SELECTED TEXT below:

Praesus or Praisos (Πραῖσος), also Prasus or Prasos (Πρᾶσος), was a Greek city in ancient Crete. Strabo reports that it belonged to the Eteocretes, and contained the temple of the Dictaean Zeus, for Mount Dicte was in the territory of Praesus. Strabo reports Praesus as lying between the promontories Samonium and Chersonesus, at a distance of 60 stadia from the sea, and close to Mount Dicte. However, Strabo confuses Praesus with Priansus, when he says it bordered upon the territory of Leben, and was distant 70 stadia from the sea, and 180 from Gortyn.

The site was populated in Neolithic times, and remnants of Minoan and Mycenaean settlements have also been found. The inhabitants of Praesus believed that the Kouretes were children of Athena and Helios. The city was razed by the inhabitants of Hierapytna in 140 BCE, in a war that pitted Gortyn and Hierapytna against Knossos and its allies. Praesus was mentioned by Theophrastus in On Love: Leucocomas, the beloved of Euxinthetus, gives his lover the task of bringing his dog back from Praesus to Gortyn. The territory of Praesus extended across the island to either sea. It is said to have been the only place in Crete, with the exception of Polichna, that did not take part in the expedition against Camicus in Sicily, in order to avenge the death of Minos. Agathocles the Babylonian, related that the Praesii were accustomed to sacrifice swine before marriage.

The site of Praesus is located north of the modern village of Nea Praisos (formerly Vaveli), which is located in the east of the island on the peninsula of Sitia. The remains of the city are distributed over three hills and include a partially preserved wall.

End of SELECTED TEXT.

▶ LIST OF TASKS:
1. In the Praesus text, which city's inhabitants razed Praesus in 140 BCE?
2. Decide whether each statement agrees with the Praesus text. Answer yes or no for each and quote the deciding words.
(a) Praesus was razed by the inhabitants of Knossos.
(b) The people of Praesus believed the Kouretes were children of Athena and Helios.
(c) The site of Praesus lies south of the village of Nea Praisos.
3. Copy the part of the Praesus text starting with "Praesus or Praisos" and going on through "180 from Gortyn.".

GIVEN DATA below:

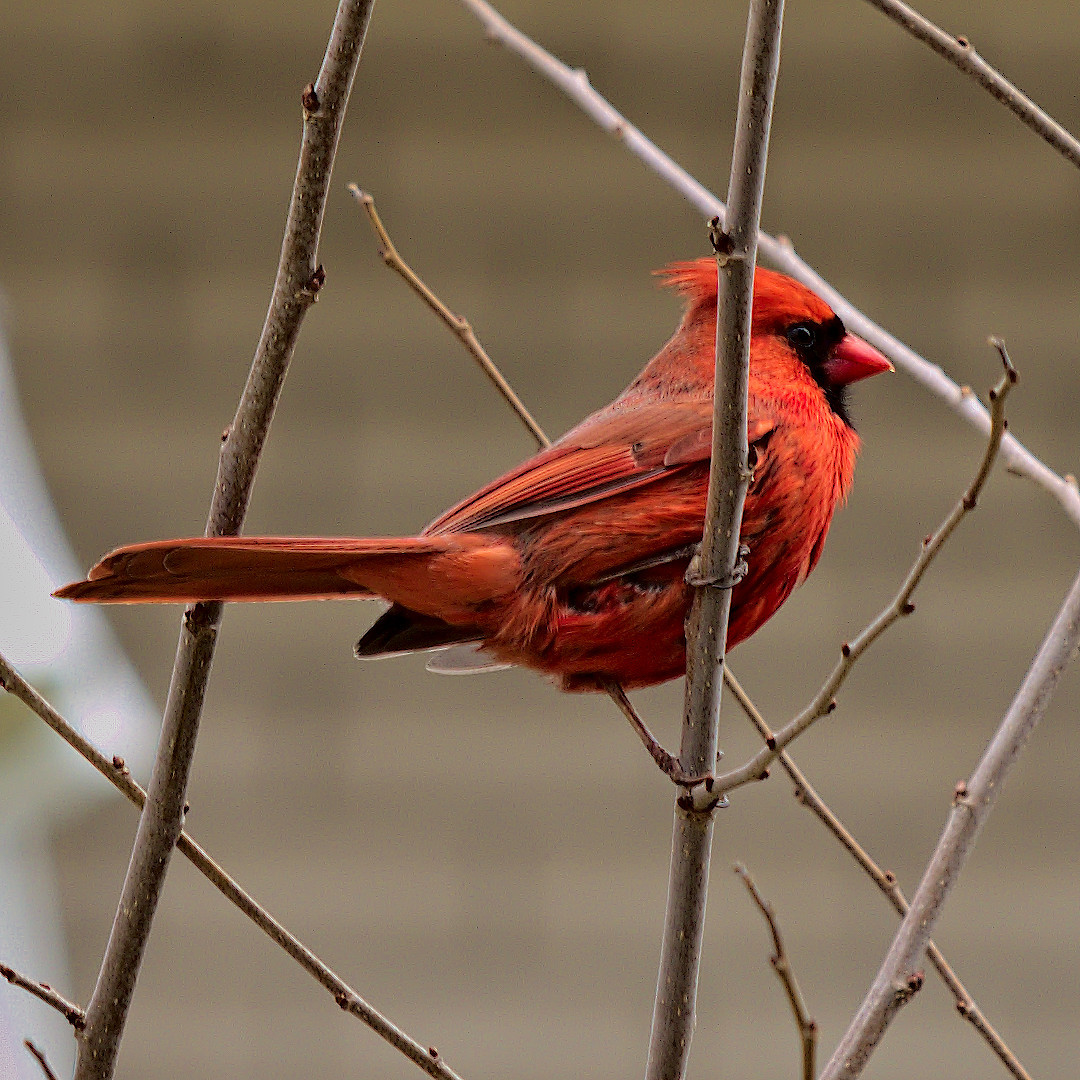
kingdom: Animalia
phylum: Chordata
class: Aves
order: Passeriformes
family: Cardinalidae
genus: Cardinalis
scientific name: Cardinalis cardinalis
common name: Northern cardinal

End of GIVEN DATA.

▶ EXPECTED RESPONSES:
1. Hierapytna

2.
(a) No: "The city was razed by the inhabitants of Hierapytna in 140 BCE"
(b) Yes: "The inhabitants of Praesus believed that the Kouretes were children of Athena and Helios."
(c) No: "The site of Praesus is located north of the modern village of Nea Praisos"

3.
Praesus or Praisos (Πραῖσος), also Prasus or Prasos (Πρᾶσος), was a Greek city in ancient Crete. Strabo reports that it belonged to the Eteocretes, and contained the temple of the Dictaean Zeus, for Mount Dicte was in the territory of Praesus. Strabo reports Praesus as lying between the promontories Samonium and Chersonesus, at a distance of 60 stadia from the sea, and close to Mount Dicte. However, Strabo confuses Praesus with Priansus, when he says it bordered upon the territory of Leben, and was distant 70 stadia from the sea, and 180 from Gortyn.